JOB ITEM
In the records below, find every line that contains "great" and list it.

··········

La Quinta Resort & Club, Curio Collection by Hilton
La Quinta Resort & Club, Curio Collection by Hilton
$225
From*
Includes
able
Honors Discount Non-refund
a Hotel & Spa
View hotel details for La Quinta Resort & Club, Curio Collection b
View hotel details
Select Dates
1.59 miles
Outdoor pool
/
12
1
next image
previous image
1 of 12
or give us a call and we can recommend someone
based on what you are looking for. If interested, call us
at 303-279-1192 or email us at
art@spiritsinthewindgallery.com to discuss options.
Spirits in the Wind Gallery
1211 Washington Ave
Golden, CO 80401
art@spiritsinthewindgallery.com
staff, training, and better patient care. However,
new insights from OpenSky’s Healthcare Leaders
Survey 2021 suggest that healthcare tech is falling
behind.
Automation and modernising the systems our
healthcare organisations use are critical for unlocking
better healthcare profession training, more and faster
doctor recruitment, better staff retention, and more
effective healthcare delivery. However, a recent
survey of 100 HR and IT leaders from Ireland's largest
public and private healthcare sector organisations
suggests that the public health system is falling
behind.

··········

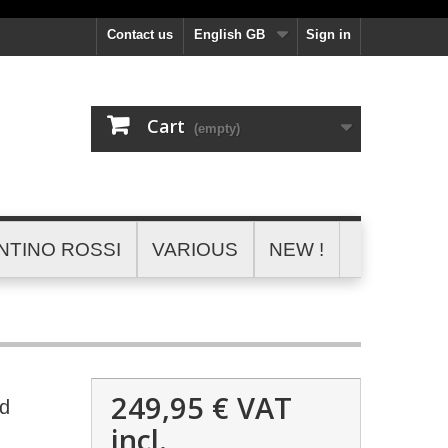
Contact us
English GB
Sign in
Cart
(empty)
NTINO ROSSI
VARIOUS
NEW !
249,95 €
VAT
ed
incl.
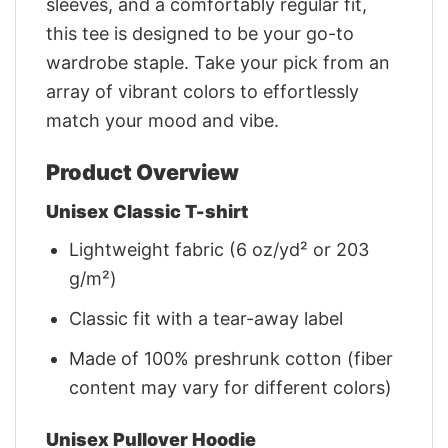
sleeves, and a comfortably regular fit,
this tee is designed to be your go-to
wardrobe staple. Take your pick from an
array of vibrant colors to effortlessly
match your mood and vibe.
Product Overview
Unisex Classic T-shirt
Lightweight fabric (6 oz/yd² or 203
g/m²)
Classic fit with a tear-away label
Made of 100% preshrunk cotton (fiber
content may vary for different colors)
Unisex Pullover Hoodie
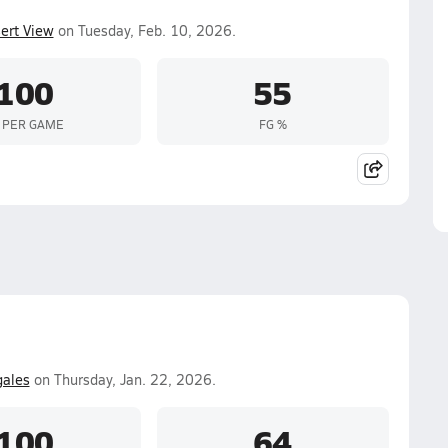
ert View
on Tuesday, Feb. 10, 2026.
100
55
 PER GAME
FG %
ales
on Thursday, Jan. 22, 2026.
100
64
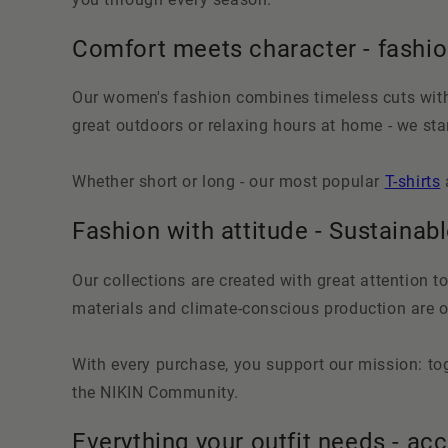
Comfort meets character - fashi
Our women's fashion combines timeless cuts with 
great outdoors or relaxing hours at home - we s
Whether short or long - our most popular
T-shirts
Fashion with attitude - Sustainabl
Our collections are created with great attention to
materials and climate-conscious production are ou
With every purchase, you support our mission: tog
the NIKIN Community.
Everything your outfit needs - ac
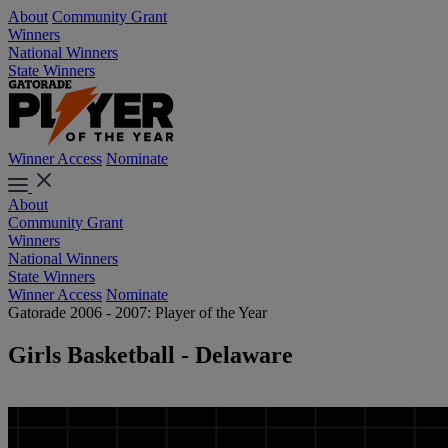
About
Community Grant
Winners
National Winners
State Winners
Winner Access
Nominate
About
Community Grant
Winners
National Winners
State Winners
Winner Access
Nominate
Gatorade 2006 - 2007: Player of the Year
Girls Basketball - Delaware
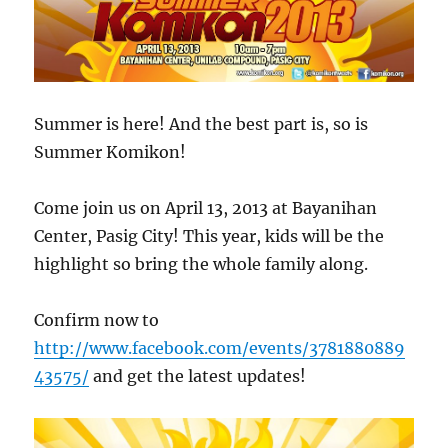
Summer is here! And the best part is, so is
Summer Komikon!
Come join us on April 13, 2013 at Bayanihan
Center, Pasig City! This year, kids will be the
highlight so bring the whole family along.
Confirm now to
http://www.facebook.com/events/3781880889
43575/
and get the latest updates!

··········

SOLUTION FOR THIS TASK
great outdoors or relaxing hours at home - we s
Our collections are created with great attention to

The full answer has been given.